● **ASSIGNMENT**:
Below are some records; output exactly the lines from the line with "cytoplasmic/membranous protein expression" to the line with "immunohistochemical staining in", both ends kept, and nothing more.

★ ★ ★ ★

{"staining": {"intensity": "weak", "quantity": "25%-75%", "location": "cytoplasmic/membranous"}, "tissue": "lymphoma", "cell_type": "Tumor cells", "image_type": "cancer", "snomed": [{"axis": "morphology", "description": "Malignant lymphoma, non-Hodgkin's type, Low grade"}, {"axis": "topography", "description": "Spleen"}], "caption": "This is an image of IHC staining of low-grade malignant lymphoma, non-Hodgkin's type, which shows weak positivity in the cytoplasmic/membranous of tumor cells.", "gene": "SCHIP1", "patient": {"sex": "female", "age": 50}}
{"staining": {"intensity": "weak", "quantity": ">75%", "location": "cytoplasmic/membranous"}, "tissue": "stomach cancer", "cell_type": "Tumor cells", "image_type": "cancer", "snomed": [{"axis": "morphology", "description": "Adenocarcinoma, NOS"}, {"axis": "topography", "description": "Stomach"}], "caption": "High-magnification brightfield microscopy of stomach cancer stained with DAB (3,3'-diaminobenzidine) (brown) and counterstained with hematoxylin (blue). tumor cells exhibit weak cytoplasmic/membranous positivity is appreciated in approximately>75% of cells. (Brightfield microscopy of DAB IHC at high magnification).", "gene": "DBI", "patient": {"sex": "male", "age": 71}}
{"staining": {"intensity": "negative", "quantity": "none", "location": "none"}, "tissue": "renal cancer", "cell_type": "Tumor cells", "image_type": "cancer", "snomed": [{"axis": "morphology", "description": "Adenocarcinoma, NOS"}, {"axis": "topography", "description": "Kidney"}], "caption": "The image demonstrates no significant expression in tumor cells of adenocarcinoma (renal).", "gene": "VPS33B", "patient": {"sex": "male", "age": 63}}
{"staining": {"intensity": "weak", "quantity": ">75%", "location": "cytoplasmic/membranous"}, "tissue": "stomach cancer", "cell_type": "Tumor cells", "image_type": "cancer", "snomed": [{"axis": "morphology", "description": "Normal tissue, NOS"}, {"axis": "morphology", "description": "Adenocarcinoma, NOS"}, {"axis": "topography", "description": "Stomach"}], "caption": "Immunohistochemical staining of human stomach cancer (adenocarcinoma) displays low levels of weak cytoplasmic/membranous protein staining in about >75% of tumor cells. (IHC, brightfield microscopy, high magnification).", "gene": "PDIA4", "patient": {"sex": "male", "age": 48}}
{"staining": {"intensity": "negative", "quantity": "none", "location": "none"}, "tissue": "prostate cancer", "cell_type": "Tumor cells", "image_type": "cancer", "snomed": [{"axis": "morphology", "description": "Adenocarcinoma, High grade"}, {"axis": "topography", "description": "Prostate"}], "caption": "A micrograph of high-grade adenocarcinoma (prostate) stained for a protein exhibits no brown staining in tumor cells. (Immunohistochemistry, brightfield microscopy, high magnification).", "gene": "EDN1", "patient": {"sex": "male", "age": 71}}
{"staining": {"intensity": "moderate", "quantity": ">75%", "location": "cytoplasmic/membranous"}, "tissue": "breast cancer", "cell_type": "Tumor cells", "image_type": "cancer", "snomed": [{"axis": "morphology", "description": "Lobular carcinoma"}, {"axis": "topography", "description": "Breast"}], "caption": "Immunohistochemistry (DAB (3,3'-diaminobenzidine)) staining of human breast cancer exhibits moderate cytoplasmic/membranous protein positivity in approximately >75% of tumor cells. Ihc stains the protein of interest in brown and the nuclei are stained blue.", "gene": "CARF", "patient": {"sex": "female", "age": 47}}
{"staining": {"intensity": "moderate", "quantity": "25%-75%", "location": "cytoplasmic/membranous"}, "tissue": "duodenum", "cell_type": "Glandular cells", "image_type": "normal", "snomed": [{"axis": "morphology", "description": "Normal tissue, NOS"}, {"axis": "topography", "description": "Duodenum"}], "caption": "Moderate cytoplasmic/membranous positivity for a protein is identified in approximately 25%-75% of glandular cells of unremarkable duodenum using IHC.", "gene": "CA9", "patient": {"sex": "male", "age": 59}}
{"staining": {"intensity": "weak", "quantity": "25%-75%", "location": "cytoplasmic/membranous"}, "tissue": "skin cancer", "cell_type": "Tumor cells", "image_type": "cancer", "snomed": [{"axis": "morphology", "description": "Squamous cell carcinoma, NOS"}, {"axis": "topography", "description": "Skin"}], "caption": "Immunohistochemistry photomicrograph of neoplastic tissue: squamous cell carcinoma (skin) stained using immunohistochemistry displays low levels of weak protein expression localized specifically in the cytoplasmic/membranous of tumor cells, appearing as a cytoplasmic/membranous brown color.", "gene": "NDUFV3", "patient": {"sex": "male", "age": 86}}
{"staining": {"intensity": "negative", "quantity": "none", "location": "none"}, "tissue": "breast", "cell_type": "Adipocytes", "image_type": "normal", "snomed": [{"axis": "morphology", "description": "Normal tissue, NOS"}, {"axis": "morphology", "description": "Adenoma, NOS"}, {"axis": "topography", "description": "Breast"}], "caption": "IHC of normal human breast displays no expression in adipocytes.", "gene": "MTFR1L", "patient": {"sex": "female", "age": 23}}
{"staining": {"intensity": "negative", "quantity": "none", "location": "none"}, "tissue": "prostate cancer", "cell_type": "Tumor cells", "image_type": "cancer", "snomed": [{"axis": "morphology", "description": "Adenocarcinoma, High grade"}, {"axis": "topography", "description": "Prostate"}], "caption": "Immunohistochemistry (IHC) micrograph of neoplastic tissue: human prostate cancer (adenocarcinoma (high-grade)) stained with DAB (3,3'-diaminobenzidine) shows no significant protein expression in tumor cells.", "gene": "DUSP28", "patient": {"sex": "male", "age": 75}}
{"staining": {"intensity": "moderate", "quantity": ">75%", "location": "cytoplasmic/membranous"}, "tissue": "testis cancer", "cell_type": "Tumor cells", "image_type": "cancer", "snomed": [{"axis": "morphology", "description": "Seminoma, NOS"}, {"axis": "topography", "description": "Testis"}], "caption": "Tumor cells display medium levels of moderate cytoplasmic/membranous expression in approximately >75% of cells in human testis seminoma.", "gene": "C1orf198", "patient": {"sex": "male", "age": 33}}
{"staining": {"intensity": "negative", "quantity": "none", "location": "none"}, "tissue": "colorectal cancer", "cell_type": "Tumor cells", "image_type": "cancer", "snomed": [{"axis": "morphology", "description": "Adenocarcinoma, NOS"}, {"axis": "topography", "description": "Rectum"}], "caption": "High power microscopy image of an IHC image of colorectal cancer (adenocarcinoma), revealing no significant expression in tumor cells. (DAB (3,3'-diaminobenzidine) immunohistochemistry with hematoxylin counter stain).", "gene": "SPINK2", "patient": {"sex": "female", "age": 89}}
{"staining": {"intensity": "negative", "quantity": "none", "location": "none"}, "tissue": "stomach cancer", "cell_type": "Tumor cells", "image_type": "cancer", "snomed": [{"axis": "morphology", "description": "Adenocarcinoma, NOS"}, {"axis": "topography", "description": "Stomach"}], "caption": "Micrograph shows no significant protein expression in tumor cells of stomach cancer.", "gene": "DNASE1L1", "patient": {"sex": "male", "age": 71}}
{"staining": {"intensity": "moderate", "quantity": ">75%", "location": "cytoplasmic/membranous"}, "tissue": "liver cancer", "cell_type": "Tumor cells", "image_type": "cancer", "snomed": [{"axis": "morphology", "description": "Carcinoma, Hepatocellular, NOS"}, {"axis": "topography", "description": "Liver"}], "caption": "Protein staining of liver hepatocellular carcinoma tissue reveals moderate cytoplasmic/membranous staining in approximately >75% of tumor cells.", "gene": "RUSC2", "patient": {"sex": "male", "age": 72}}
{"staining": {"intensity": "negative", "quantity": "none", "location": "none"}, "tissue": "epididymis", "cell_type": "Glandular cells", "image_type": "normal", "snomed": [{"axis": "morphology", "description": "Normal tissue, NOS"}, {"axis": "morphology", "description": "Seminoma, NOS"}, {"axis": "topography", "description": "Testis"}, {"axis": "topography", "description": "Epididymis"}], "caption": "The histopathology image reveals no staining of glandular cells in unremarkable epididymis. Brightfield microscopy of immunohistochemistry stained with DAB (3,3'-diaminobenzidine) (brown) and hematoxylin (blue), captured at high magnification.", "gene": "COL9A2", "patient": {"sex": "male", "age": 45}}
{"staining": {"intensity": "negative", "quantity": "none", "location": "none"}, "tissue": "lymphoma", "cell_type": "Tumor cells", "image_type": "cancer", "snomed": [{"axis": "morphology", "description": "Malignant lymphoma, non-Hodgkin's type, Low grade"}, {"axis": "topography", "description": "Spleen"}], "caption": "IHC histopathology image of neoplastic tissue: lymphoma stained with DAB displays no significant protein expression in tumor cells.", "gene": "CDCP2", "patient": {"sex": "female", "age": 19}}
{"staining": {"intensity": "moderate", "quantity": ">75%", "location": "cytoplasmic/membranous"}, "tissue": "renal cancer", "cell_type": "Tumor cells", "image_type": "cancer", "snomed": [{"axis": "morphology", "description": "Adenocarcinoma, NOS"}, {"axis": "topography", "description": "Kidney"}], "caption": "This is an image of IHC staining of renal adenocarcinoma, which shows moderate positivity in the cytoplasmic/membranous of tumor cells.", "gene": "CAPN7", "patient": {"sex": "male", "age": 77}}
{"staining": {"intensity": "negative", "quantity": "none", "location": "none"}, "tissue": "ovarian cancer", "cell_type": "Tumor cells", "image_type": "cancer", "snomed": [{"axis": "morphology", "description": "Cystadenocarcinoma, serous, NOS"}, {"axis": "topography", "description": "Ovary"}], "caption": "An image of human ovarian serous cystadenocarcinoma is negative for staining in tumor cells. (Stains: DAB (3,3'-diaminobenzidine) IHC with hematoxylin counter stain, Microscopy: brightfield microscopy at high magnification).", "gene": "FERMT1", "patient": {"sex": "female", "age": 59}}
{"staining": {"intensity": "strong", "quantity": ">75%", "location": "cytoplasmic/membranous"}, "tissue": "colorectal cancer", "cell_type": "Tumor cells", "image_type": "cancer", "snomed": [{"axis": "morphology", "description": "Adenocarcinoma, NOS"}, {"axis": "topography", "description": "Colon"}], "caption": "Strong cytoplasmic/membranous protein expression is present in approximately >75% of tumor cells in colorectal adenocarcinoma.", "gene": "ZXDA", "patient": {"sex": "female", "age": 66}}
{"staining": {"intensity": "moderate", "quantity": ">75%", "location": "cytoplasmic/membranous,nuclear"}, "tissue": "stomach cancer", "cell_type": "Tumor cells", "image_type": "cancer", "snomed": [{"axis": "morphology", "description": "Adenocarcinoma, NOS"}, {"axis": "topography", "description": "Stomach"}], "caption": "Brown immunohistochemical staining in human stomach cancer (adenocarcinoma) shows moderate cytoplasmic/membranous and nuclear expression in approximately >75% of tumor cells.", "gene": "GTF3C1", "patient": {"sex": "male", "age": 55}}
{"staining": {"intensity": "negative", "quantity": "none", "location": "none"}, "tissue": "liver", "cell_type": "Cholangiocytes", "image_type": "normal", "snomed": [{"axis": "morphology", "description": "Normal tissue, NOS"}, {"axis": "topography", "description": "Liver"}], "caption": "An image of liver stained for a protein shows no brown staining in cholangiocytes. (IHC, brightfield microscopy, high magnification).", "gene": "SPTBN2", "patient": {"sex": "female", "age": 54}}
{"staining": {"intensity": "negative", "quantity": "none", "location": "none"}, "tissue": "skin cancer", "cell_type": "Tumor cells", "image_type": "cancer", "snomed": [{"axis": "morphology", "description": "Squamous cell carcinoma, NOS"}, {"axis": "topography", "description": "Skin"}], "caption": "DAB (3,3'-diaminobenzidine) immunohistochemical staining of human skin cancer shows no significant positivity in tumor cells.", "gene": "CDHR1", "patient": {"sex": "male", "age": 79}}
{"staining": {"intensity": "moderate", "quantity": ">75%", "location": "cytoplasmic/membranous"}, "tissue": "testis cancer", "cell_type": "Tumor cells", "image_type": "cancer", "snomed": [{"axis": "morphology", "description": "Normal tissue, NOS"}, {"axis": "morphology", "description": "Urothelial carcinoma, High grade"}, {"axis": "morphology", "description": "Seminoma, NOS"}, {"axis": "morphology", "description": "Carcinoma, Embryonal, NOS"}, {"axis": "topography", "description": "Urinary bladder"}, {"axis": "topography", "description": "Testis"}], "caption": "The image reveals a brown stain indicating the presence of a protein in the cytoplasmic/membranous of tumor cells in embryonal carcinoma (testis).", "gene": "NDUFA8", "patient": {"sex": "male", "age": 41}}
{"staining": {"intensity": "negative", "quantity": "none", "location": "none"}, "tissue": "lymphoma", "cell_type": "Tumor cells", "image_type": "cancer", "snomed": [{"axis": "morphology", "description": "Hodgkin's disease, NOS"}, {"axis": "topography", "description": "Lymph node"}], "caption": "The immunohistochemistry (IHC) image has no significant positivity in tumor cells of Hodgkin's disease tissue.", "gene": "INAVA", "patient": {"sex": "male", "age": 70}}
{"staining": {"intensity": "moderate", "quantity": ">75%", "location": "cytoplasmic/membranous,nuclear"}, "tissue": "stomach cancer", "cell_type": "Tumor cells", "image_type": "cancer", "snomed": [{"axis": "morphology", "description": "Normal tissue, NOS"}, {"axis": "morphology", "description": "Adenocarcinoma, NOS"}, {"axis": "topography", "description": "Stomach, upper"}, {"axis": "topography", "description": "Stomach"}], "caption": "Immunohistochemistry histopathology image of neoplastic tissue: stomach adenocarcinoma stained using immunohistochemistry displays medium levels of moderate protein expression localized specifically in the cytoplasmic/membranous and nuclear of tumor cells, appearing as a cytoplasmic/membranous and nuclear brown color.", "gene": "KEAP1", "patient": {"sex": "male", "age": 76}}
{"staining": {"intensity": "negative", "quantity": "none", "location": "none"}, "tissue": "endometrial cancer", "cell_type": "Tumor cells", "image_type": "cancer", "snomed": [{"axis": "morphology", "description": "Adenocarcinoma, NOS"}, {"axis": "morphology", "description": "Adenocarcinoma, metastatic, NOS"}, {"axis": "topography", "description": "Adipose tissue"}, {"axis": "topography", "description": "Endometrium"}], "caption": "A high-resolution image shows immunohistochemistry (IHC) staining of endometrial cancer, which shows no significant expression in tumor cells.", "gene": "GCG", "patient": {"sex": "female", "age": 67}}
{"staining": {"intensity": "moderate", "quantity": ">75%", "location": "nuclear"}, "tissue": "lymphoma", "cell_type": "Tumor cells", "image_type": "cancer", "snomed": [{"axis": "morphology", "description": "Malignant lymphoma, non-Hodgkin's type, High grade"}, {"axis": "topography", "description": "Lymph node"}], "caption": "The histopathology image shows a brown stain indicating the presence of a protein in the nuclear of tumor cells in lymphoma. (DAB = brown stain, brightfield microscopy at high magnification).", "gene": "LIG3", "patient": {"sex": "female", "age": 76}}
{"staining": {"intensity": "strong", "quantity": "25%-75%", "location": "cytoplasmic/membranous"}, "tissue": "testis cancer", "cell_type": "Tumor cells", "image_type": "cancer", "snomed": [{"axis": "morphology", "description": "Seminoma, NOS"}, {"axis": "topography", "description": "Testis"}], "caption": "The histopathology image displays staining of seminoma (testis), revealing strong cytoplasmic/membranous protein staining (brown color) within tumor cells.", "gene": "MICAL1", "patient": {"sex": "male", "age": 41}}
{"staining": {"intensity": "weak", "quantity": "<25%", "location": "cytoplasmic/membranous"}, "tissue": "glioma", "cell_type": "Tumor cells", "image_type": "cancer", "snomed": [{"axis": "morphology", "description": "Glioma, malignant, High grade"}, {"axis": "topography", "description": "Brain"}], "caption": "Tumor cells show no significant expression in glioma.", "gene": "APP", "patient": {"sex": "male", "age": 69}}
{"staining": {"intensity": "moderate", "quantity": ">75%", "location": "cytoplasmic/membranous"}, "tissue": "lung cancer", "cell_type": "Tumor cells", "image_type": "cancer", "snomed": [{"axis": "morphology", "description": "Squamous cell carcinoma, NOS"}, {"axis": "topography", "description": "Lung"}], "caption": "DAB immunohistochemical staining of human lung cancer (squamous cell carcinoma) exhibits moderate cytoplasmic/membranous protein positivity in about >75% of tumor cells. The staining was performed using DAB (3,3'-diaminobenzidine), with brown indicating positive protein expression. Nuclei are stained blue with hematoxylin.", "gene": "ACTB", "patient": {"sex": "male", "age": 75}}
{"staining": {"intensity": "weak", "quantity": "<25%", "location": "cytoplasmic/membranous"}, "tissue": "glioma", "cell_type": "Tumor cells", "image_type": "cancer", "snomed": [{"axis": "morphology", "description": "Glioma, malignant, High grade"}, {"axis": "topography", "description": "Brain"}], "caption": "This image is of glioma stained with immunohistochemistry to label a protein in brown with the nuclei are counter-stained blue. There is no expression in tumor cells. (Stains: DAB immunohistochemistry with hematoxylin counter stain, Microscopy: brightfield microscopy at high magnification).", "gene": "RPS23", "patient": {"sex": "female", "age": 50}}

★ ★ ★ ★

● **ANSWER SECTION**:
{"staining": {"intensity": "strong", "quantity": ">75%", "location": "cytoplasmic/membranous"}, "tissue": "colorectal cancer", "cell_type": "Tumor cells", "image_type": "cancer", "snomed": [{"axis": "morphology", "description": "Adenocarcinoma, NOS"}, {"axis": "topography", "description": "Colon"}], "caption": "Strong cytoplasmic/membranous protein expression is present in approximately >75% of tumor cells in colorectal adenocarcinoma.", "gene": "ZXDA", "patient": {"sex": "female", "age": 66}}
{"staining": {"intensity": "moderate", "quantity": ">75%", "location": "cytoplasmic/membranous,nuclear"}, "tissue": "stomach cancer", "cell_type": "Tumor cells", "image_type": "cancer", "snomed": [{"axis": "morphology", "description": "Adenocarcinoma, NOS"}, {"axis": "topography", "description": "Stomach"}], "caption": "Brown immunohistochemical staining in human stomach cancer (adenocarcinoma) shows moderate cytoplasmic/membranous and nuclear expression in approximately >75% of tumor cells.", "gene": "GTF3C1", "patient": {"sex": "male", "age": 55}}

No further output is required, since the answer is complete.